Thank you for your support, it gave me a bunch of ideas to solve this problem.

Basically I dropped the whole Inventory Script and wrote it from scratch using “all_parameters” and some value-parsing-magic to achieve the best results.

At the moment I’m polishing my code and extend it to work with Redis caching and fact caching. After that it would make sense to establish an direct contact to the Ansible team to get it asap into upstream.

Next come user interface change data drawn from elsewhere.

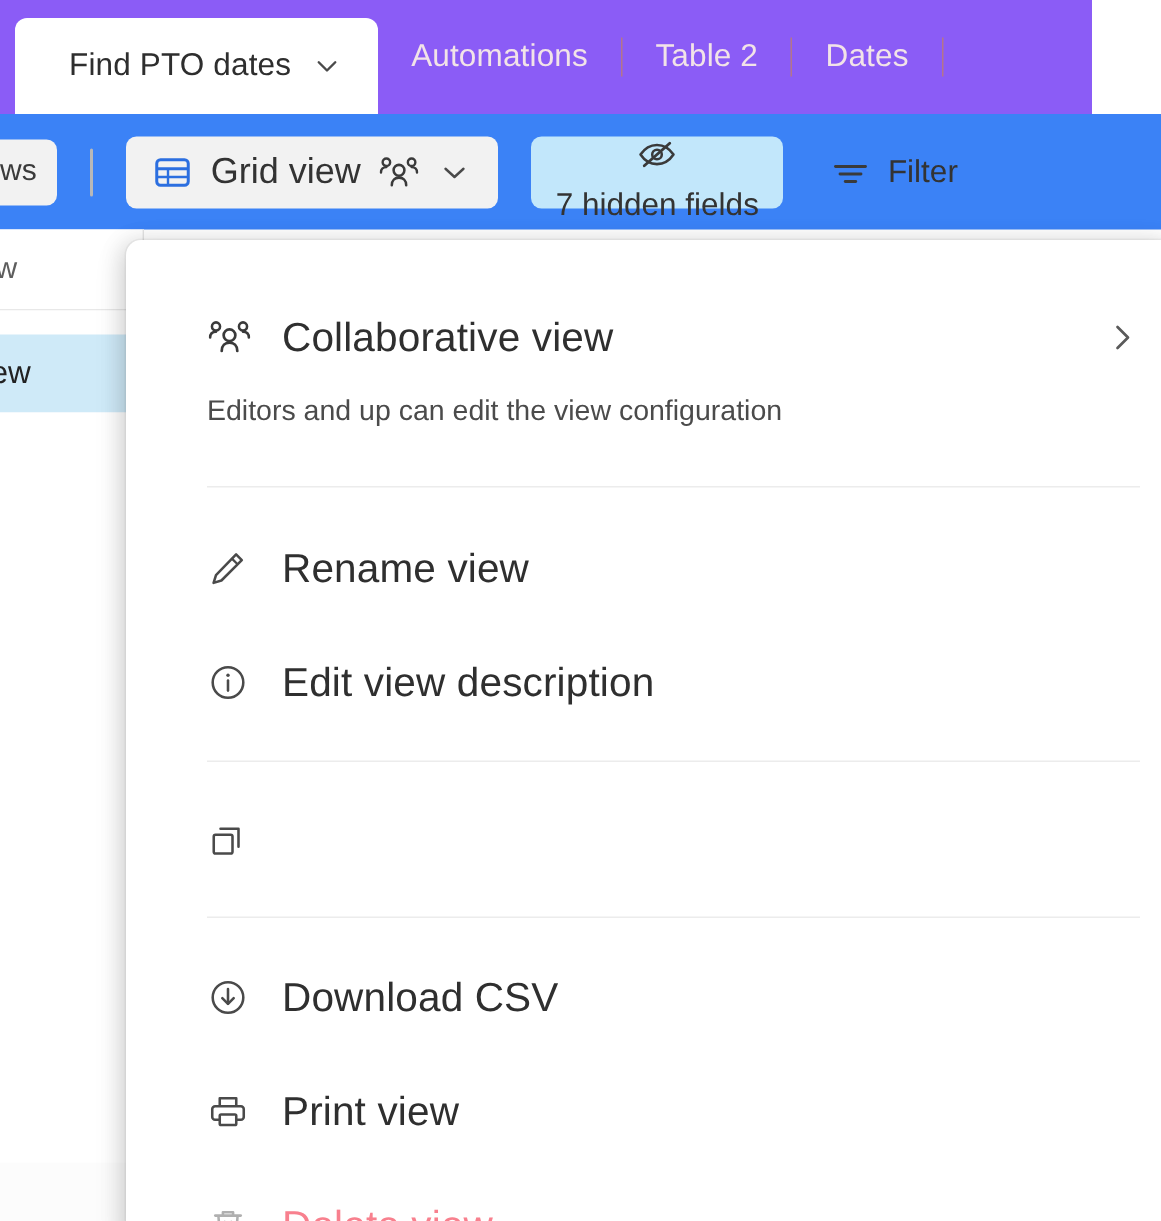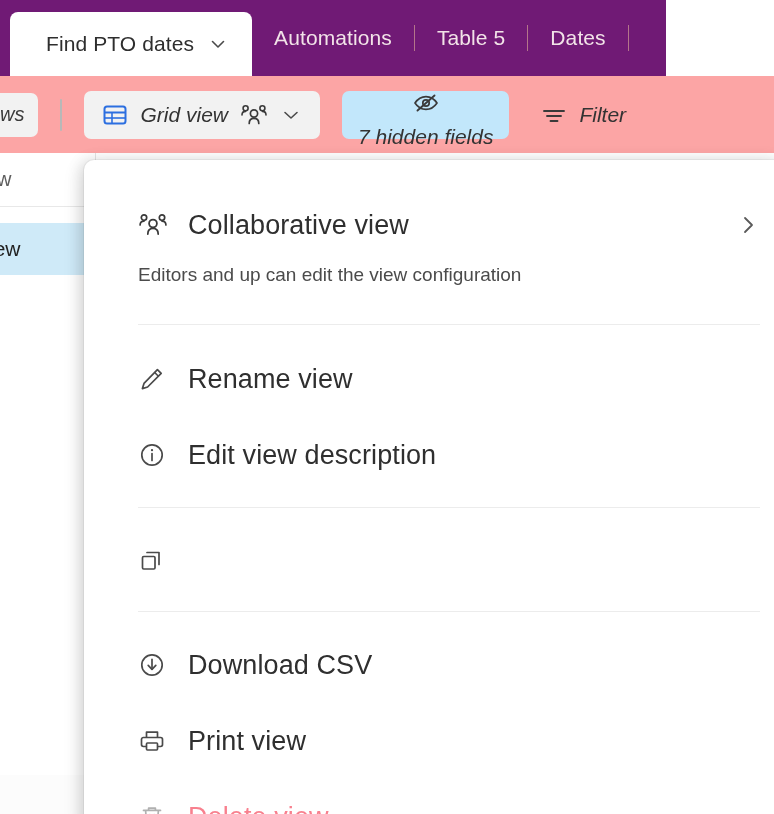--- a/index.html
+++ b/index.html
@@ -25,8 +25,8 @@
   .tabbar {
     position: absolute;
     left: 0; top: 0;
-    width: 666px; height: 76px;
-    background: #701a75;
+    width: 728px; height: 76px;
+    background: #8b5cf6;
     display: flex;
     align-items: flex-end;
   }

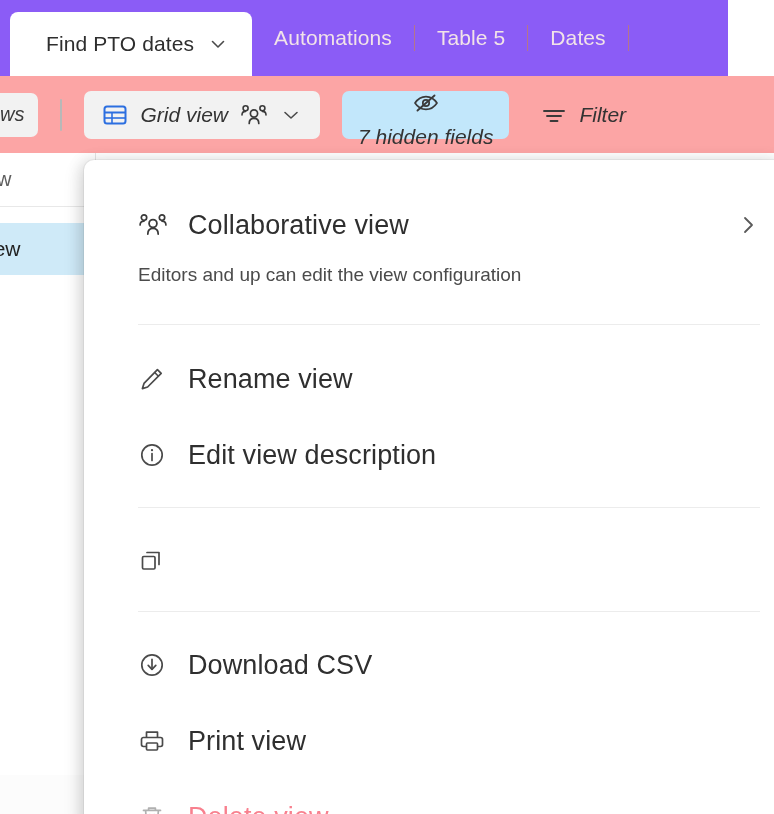--- a/index.html
+++ b/index.html
@@ -265,7 +265,7 @@
       <div class="tab-sep"></div>
 
       <div class="tab-other">
-        <span>Table 5</span>
+        <span>Table 2</span>
       </div>
       <div class="tab-sep"></div>
 

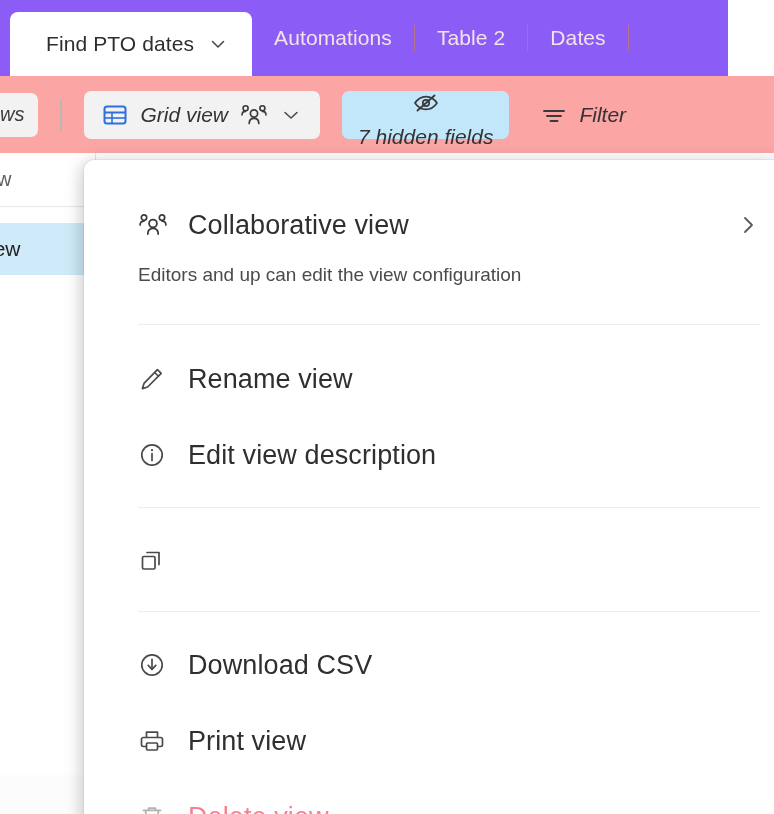--- a/index.html
+++ b/index.html
@@ -82,11 +82,10 @@
     position: absolute;
     left: 0; top: 76px;
     width: 774px; height: 77px;
-    background: #fca5a5;
+    background: #3b82f6;
     display: flex;
     align-items: center;
     padding-left: 0;
-    font-style: italic;
   }
   .toolbar-chip {
     display: flex;

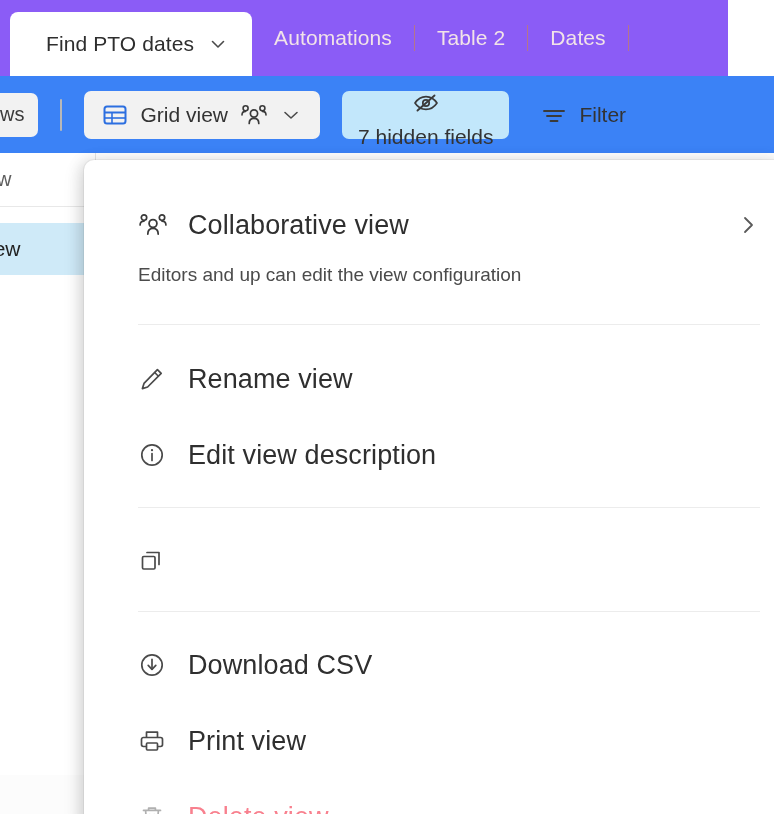--- a/index.html
+++ b/index.html
@@ -115,7 +115,7 @@
     padding: 0 18px;
     height: 48px;
   }
-  .chip-grid .gv-label { font-size: 21px; color: #333; }
+  .chip-grid .gv-label { font-size: 24px; color: #333; }
   .chip-hidden {
     background: #c2e7fb;
     gap: 10px;

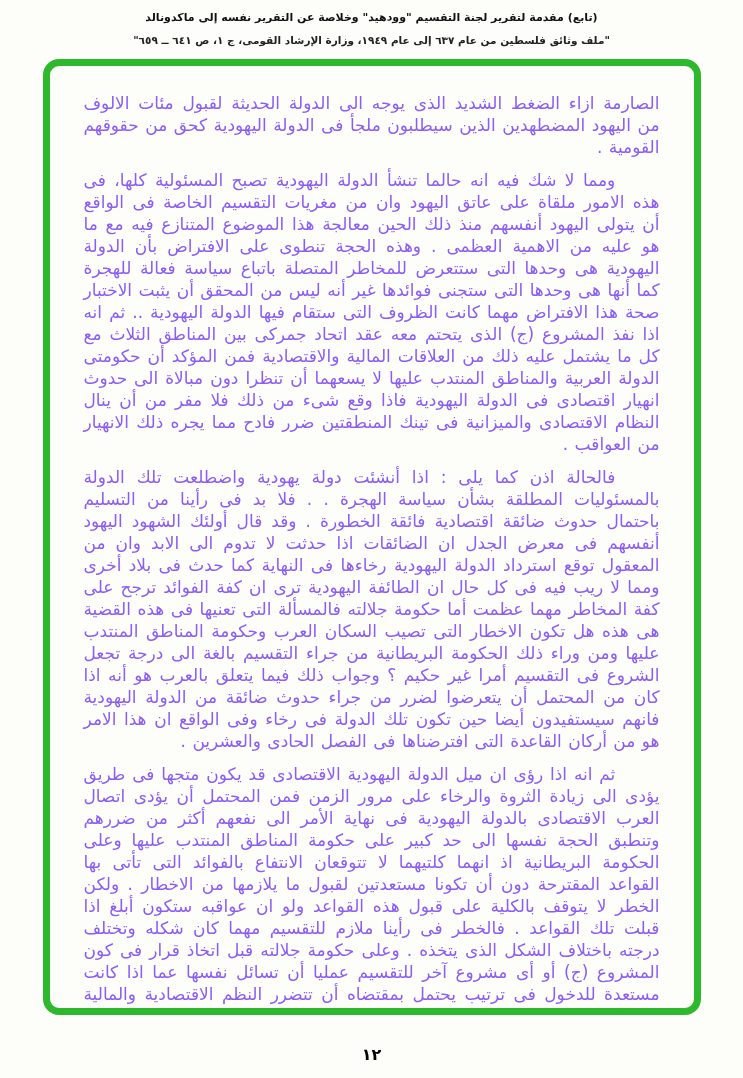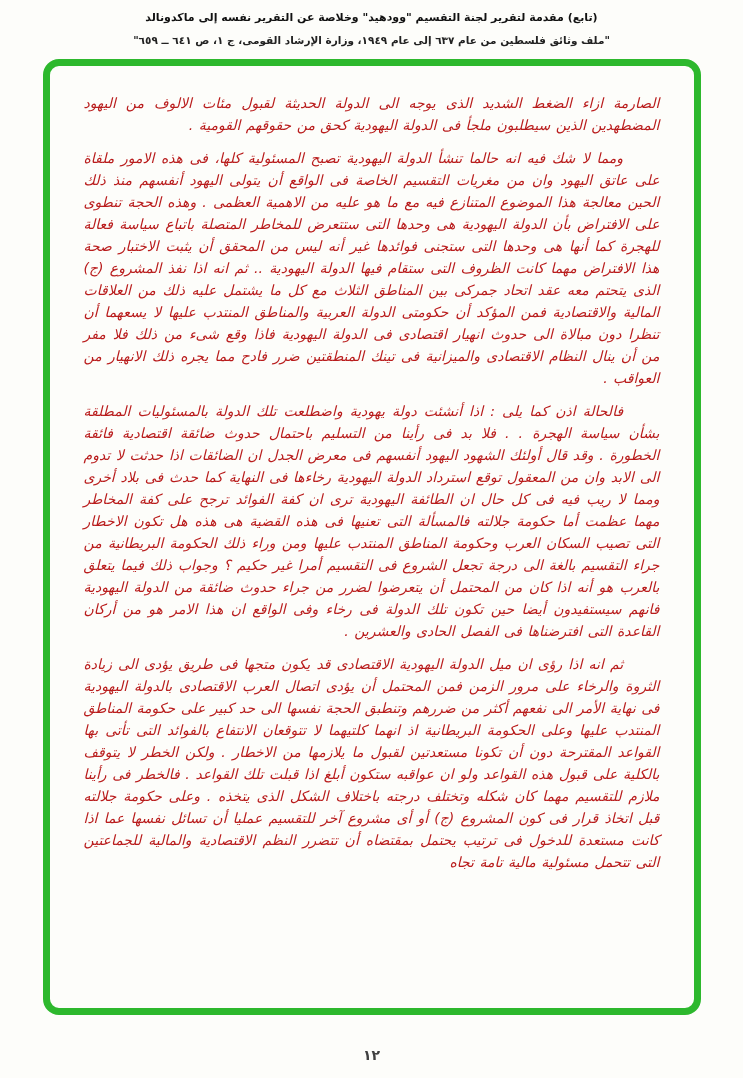--- a/index.html
+++ b/index.html
@@ -54,10 +54,9 @@
   .doc-body {
     direction: rtl;
     text-align: justify;
-    color: #b91c1c;
-    font-size: 14px;
+    color: #8b5cf6;
+    font-size: 17px;
     line-height: 22px;
-    font-style: italic;
   }
   .doc-body p {
     text-indent: 2.6em;

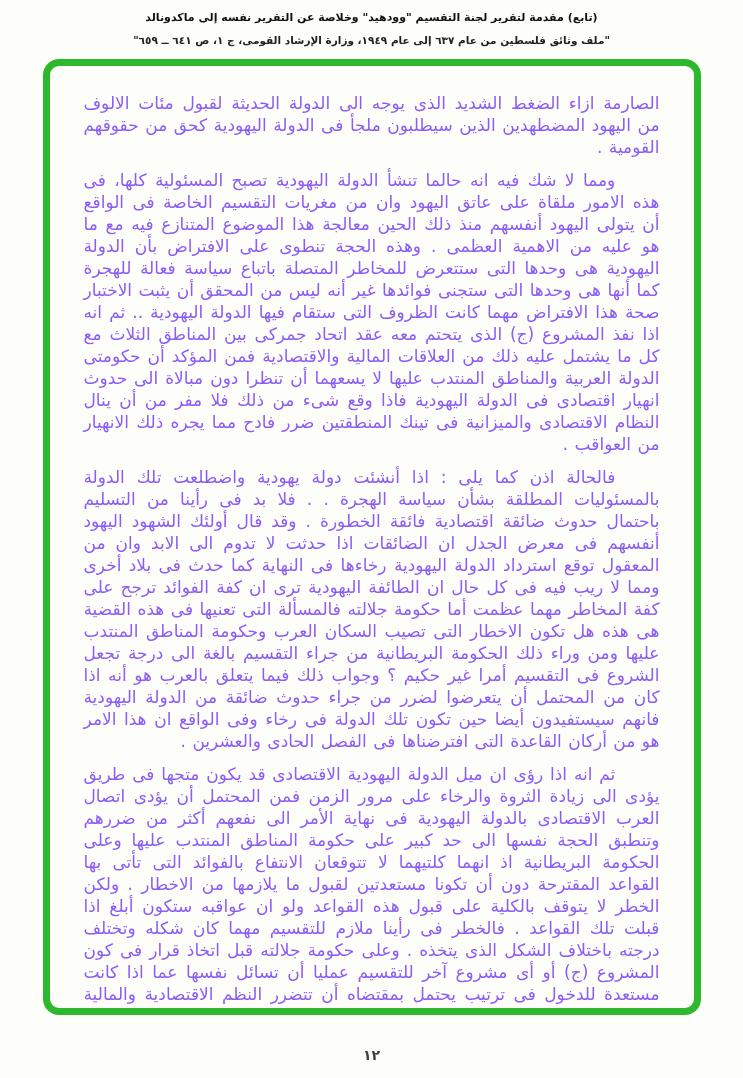--- a/index.html
+++ b/index.html
@@ -76,9 +76,9 @@
     text-align: center;
   }
   .page-number {
-    font-size: 14px;
+    font-size: 16px;
     font-weight: bold;
-    color: #404040;
+    color: #000000;
   }
 </style>
 </head>

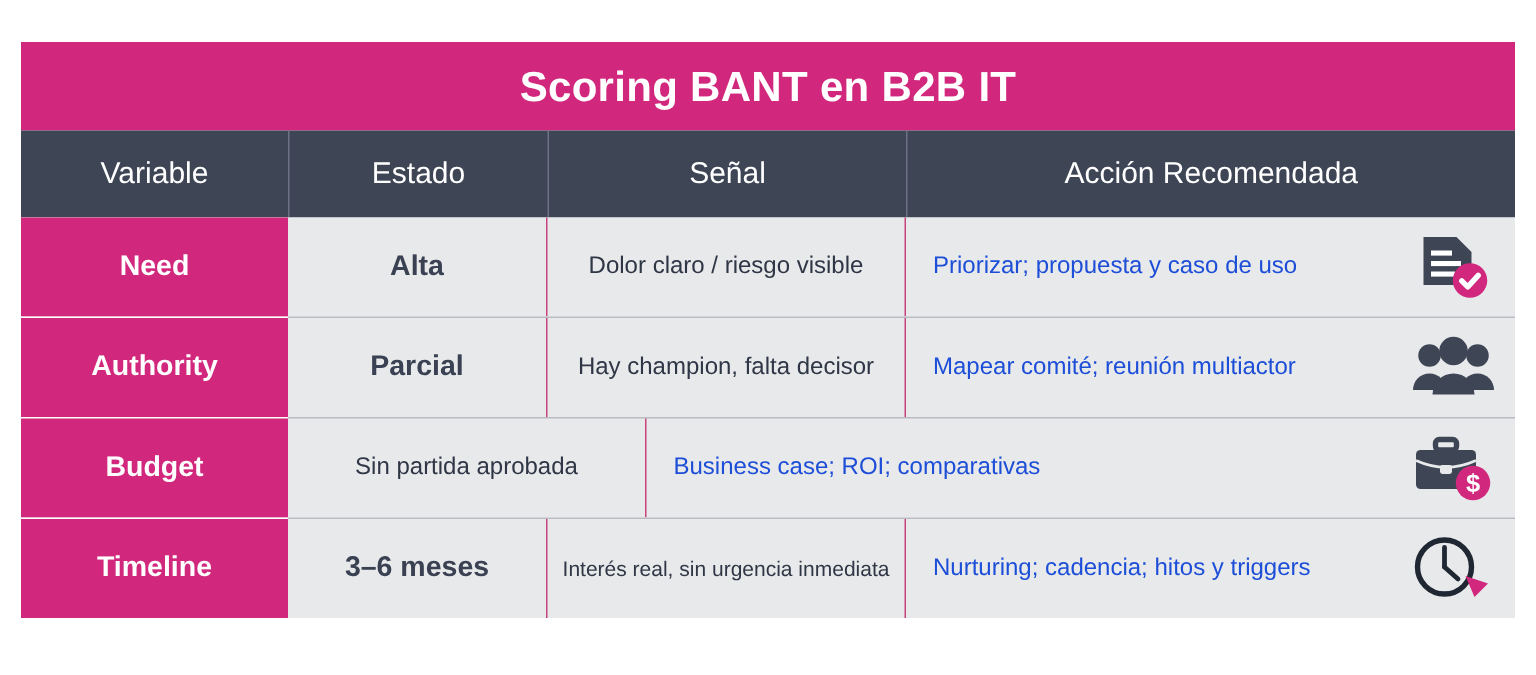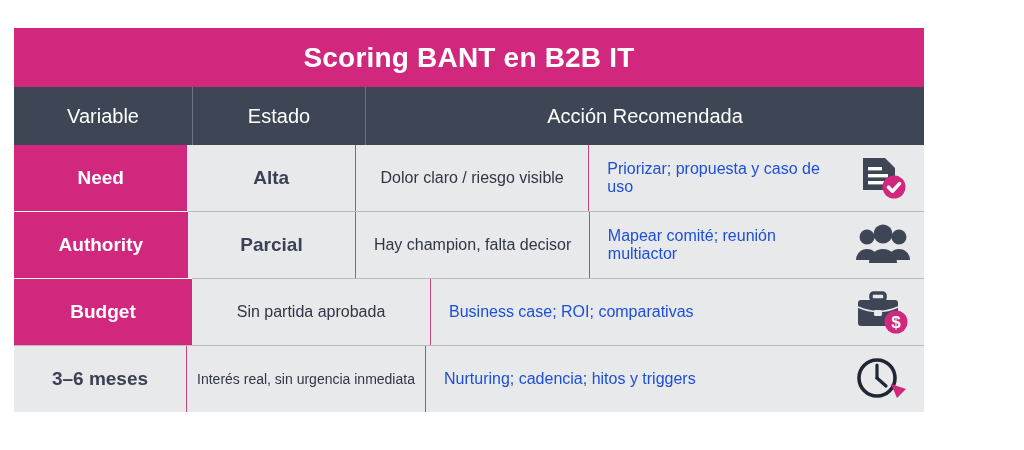--- a/index.html
+++ b/index.html
@@ -18,7 +18,7 @@
     position: absolute;
     left: 14px;
     top: 28px;
-    width: 910px;
+    width: 996px;
     height: 384px;
     box-sizing: border-box;
   }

ekohl · January 16, 2019, 1:49pm

I did try to make some changes, but they’re still untested:

github.com

ekohl/ansible/blob/foreman-all-parameters-inventory/contrib/inventory/foreman.py

#!/usr/bin/env python
# vim: set fileencoding=utf-8 :
#
# Copyright (C) 2016 Guido Günther <agx@sigxcpu.org>,
#                    Daniel Lobato Garcia <dlobatog@redhat.com>
#
# This script is free software: you can redistribute it and/or modify
# it under the terms of the GNU General Public License as published by
# the Free Software Foundation, either version 3 of the License, or
# (at your option) any later version.
#
# Ansible is distributed in the hope that it will be useful,
# but WITHOUT ANY WARRANTY; without even the implied warranty of
# MERCHANTABILITY or FITNESS FOR A PARTICULAR PURPOSE.  See the
# GNU General Public License for more details.
#
# You should have received a copy of the GNU General Public License
# along with it.  If not, see <http://www.gnu.org/licenses/>.
#
# This is somewhat based on cobbler inventory

This file has been truncated. show original

martin_angermeier · January 18, 2019, 8:29am

Thank you for your suggestions, I used some ideas in my script. It is working now in our environment but cache is not implemented yet.

One question…the _meta object sppeds up the inventory because Ansible does not call every single host the documentation says. But I didn’t find any further information why and how it works.

ekohl · January 21, 2019, 2:00pm

Sadly that’s out of my Ansible knowledge.